The Object-Oriented Database System Manifesto from 1995 is still the main reference for the core features of an OO database. So let's examine (admittedly, a bit crudely) that paper's defining list and see how it applies to HyperGraphDB:
  1. Complex Objects built from simpler ones by applying constructors to them. HyperGraphDB has that - type constructors are fundamental to representing complex values.
  2. Object Identity an object has an existence which is independent of its value. This means one can change the value while preserving the identity. The authors note " that identity-based models are the norm in imperative programming languages: each object manipulated in a program has an identity and can be updated. This identity either comes from the name of a variable or from a physical location in memory. But the concept is quite new in pure relational systems, where relations are value-based." HyperGraphDB has identity at its very basis: the atom handle is like a memory location in a universal addressing space. Atom identity in HyperGraph is in fact more fundamental than anything else.
  3. Encapsulation, which in a database context is taken to mean "that an object encapsulates both program and data". This is supported via Java. When storing Java objects, the current implementation does not store the program part (the bytecode of a class' methods) because there's no really a need for it. Naturally, this wouldn't be hard to achieve with a different set of type constructors that do store the program. In fact, this is something that we plan to do with Seco.
  4. Types and Classes - the system should offer some form of data structuring mechanism, be it classes or types. Thus the classical notion of database schema will be replaced by that of a set of classes or a set of types. The distinction between types & classes comes into play mostly at the Java level (HyperGraphDB's "host language" at the moment). Nevertheless, HyperGraphDB's types cover both the notion of a class as a factory of objects with a well-defined extent and of a type as a semantic notion obeying certain composition rules. The core notion of substitutability is expressed with HGSubsumes links. More extensive checking and enforcement is something left for actual type & type constructor implementations.
  5. Class or Type Hierarchies with various forms of inheritance being distinguished by the authors - substitution, inclusion, constraint and specialisation. HyperGraphDB has a type hierarchy with multiple inheritance via multiple HGSubsumes links between types, but it doesn't make such fine-grained distinctions between the different kinds. Such distinctions are left open to the application. When mapping Java classes to HyperGraphDB types, the HGSubsumes link created between a class and its parent corresponds to "specialisation inheritance". A HGSubsumes link between a class and an implemented interface may correspond to any/all of the other kinds.
  6. Overriding, overloading and late-binding are notions at the programming language level that usually apply to operations rather than data and as such are supported only to the extent that HyperGraphDB is being used from an OO language (Java). At the data level, we note that an object property is always fully stored, regardless of its declared type. For instance, if a bean has a property of declared type A, but the actual value is of a subclass B, B will be used as the stored type instead of A. So overriding is supported. In addition, HyperGraphDB supports properties with the same name but different types within a single record: one could have a property "x" of type int and a property "x" of type String within the same complex type. So, overloading is supported as well!
  7. Computation Completeness is required, but the authors "are not advocating here that designers of object-oriented database systems design new programming languages: computational completeness can be introduced through a reasonable connection to existing programming languages"... which HyperGraphDB does, again via the JVM.
  8. Extensibility is required in the following sense: there is a means to define new types and there is no distinction in usage between system defined and user defined types. HyperGraphDB's type system is open and extensible from the very high-level type-constructor-constructors...down to the primitive types which could be replaced as well. So this requirement is met with applause.
  9. Persistence should be orthogonal, i.e., each object, independent of its type, is allowed to become persistent as such (i.e., without explicit translation).

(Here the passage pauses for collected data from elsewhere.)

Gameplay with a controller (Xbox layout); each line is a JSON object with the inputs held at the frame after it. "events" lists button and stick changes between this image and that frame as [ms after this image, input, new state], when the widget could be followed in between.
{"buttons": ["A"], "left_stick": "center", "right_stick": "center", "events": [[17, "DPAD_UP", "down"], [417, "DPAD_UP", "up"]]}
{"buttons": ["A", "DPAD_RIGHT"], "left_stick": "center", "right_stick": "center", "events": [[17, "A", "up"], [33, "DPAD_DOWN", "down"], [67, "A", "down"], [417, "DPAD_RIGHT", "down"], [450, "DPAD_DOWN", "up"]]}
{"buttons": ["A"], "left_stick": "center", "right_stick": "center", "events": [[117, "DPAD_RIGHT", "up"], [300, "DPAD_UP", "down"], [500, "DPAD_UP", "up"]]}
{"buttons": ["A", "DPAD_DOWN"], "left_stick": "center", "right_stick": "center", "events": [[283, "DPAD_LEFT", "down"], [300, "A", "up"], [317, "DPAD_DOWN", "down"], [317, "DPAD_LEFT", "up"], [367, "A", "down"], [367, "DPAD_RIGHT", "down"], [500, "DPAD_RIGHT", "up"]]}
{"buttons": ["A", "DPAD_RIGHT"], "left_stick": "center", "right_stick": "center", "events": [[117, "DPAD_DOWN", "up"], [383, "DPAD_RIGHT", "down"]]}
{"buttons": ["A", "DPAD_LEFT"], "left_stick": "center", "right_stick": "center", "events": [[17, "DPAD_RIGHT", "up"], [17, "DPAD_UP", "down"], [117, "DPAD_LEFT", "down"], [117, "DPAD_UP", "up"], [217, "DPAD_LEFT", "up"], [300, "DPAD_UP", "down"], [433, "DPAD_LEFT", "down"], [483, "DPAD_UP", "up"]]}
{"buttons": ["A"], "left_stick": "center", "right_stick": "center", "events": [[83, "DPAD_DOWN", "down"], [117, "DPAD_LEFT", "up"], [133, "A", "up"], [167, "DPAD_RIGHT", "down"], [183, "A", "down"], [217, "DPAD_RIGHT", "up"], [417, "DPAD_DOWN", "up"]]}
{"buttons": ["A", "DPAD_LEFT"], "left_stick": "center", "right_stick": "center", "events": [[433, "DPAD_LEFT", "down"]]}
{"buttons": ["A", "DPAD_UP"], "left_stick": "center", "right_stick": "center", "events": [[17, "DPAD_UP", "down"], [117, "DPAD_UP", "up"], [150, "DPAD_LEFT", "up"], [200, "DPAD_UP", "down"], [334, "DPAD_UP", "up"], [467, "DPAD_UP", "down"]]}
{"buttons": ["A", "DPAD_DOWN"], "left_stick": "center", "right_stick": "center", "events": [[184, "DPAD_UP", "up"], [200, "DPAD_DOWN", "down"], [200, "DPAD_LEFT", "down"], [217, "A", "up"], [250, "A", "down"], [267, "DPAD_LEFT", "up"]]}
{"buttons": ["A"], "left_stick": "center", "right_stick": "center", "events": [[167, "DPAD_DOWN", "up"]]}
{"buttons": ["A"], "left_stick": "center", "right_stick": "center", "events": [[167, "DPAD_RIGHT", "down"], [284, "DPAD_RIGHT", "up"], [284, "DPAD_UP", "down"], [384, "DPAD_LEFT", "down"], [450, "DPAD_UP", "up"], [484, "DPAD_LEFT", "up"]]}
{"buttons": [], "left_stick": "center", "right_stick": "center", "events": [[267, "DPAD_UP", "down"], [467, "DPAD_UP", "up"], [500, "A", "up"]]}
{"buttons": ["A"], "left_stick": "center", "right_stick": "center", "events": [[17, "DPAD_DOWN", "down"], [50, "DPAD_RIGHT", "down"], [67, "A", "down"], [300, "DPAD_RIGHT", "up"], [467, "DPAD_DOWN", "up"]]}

It should also be implicit: the user should not have to explicitly move or copy data to make it persistent. Yep, check-mark, we've got it.
  10. Secondary storage management with "clear independence between the logical and the physical level of the system". Check-mark here too.
  11. Concurrency - yes.
  12. Recovery - yes, thanks to the very reliable BerkeleyDB.
  13. Ad Hoc Query Facility which lets you express non-trivial queries concisely, is efficient and it's application independent. HyperGraphDB meets that requirement, but not with flying colors at this point. More mature DBs have better querying capabilities and we hope to get there soon.
In conclusion, HyperGraphDB is a full-fledged OO database according to the most official definition.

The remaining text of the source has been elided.